### RECORDS SUPPLIED
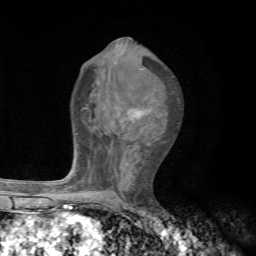
Breast MRI, one axial slice. Slice 35 of 72 in the series (ordered by position). Cropped to one breast. Dynamic contrast-enhanced series, time point 2 of 7 at this slice position (early post-contrast). 1.5 T. TE 4.3 ms, TR 8.8 ms. 256 × 256 image matrix, field of view 170 × 170 mm. Female patient.
Outlined on this slice (semi-automatic segmentation, software-assisted and operator-edited):
- enhancing-tissue mask used for the functional tumour volume (all voxels passing the contrast-enhancement thresholds inside the analysis volume; usually the tumour): box from (x=65, y=69) to (x=149, y=192) px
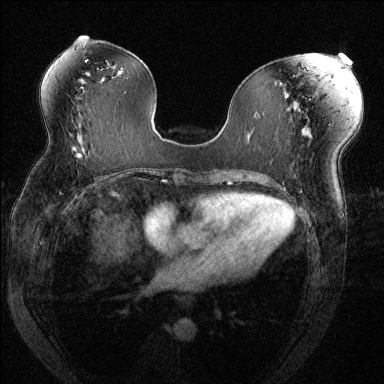
Breast MRI (dynamic contrast-enhanced), one axial slice. Position 71 of 144 along the scan axis. Dynamic contrast-enhanced series, time point 2 of 6 at this slice position (early post-contrast). 1.5 T. TE 1.7 ms, TR 4.6 ms. 384 × 384 image matrix. Female patient.
Annotated regions visible in this slice (semi-automatically segmented with operator editing):
- enhancing-tissue mask used for the functional tumour volume (all voxels passing the contrast-enhancement thresholds inside the analysis volume; usually the tumour): box from (x=69, y=145) to (x=79, y=155) px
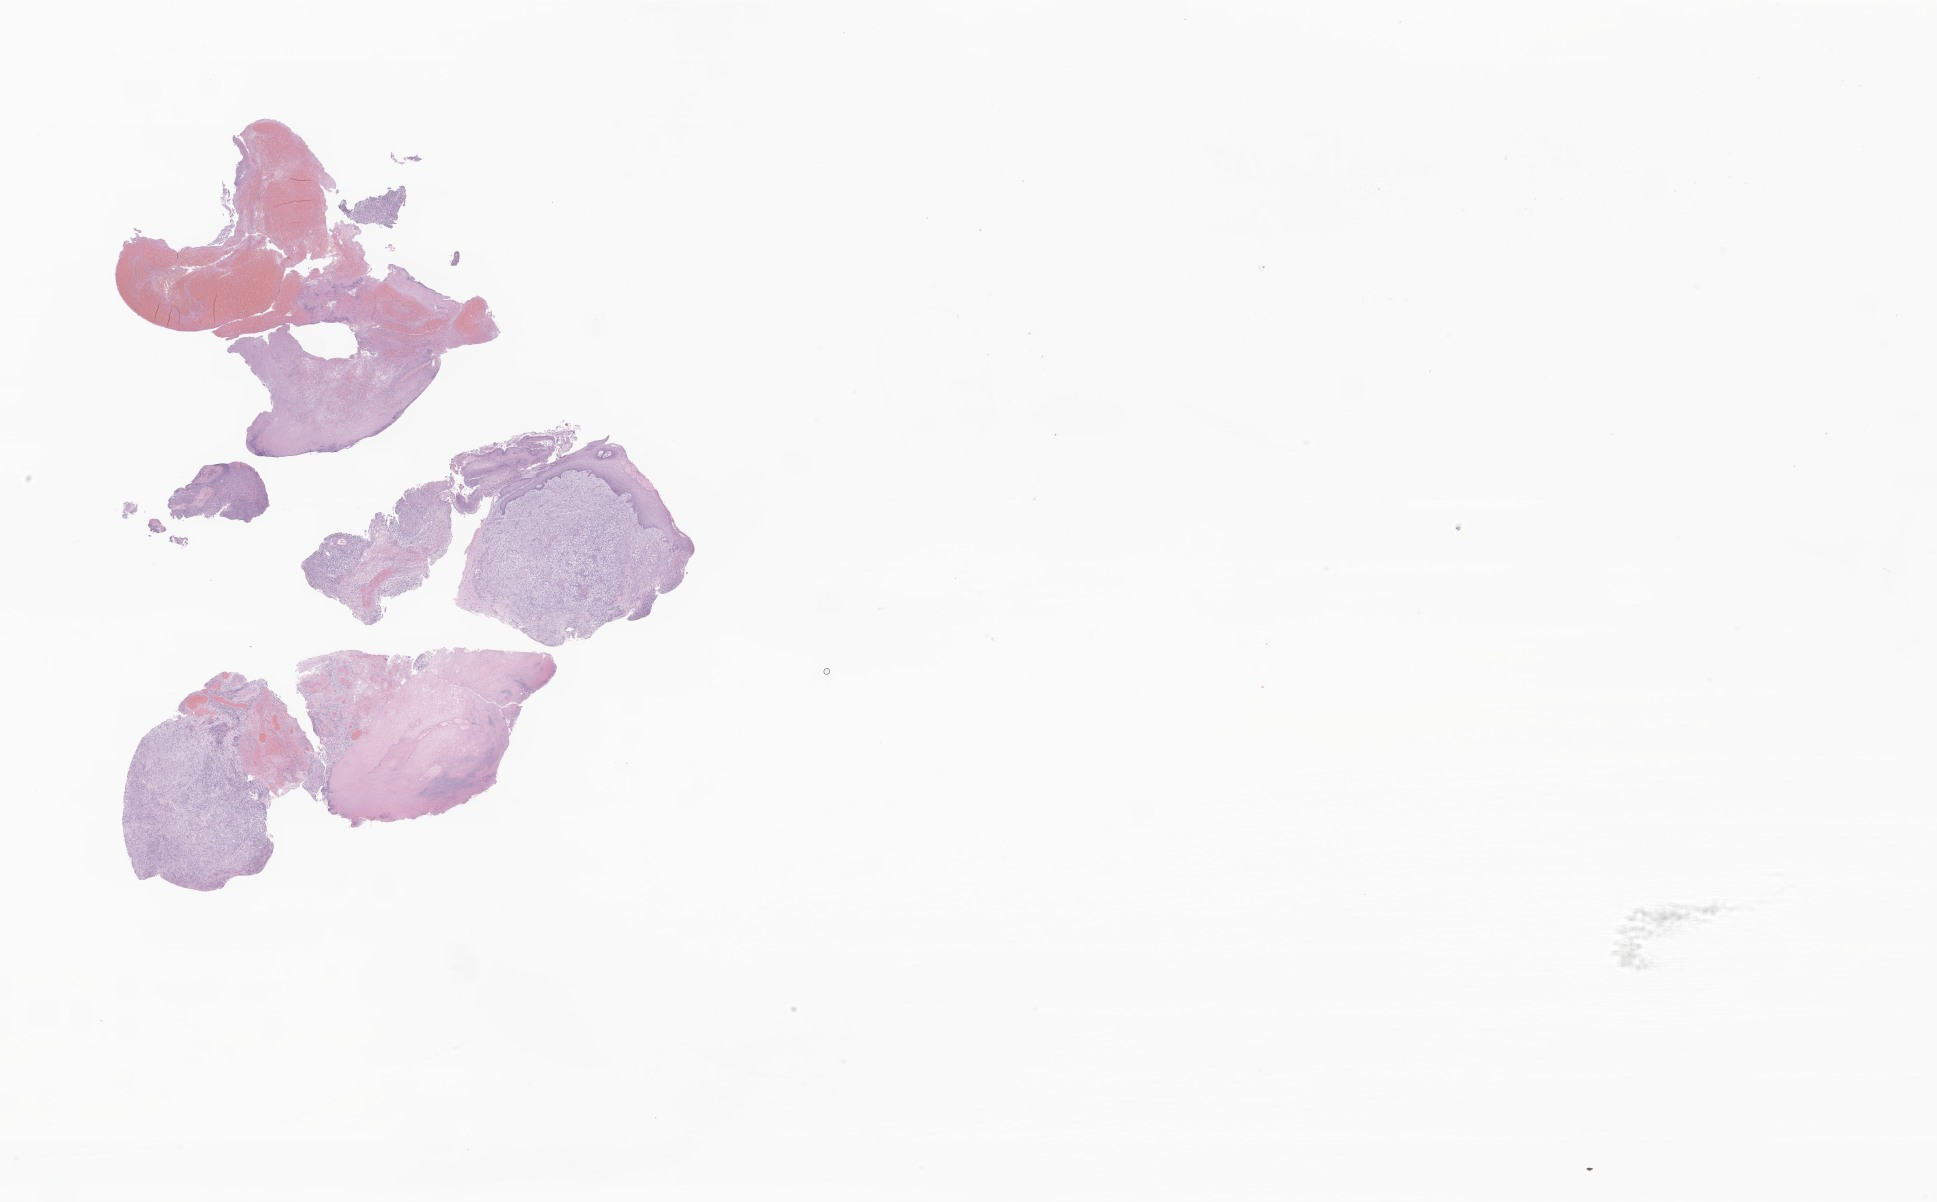
Whole-slide image, haematoxylin and eosin stain of tumor tissue from the posterior wall of oropharynx, a low-resolution overview of the entire scanned area, about 32.7 x 20.3 mm. Formalin-fixed paraffin-embedded section. Patient: male, age 231 months (19 years 3 months).
Recorded diagnosis: Embryonal rhabdomyosarcoma, NOS.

### PROBLEM DETAILS
Restate word for word only the lines above from the line containing "Annotated regions visible" to the line containing "(x=79, y=155) px", both of them included.

### ANSWER SPACE
Annotated regions visible in this slice (semi-automatically segmented with operator editing):
- enhancing-tissue mask used for the functional tumour volume (all voxels passing the contrast-enhancement thresholds inside the analysis volume; usually the tumour): box from (x=69, y=145) to (x=79, y=155) px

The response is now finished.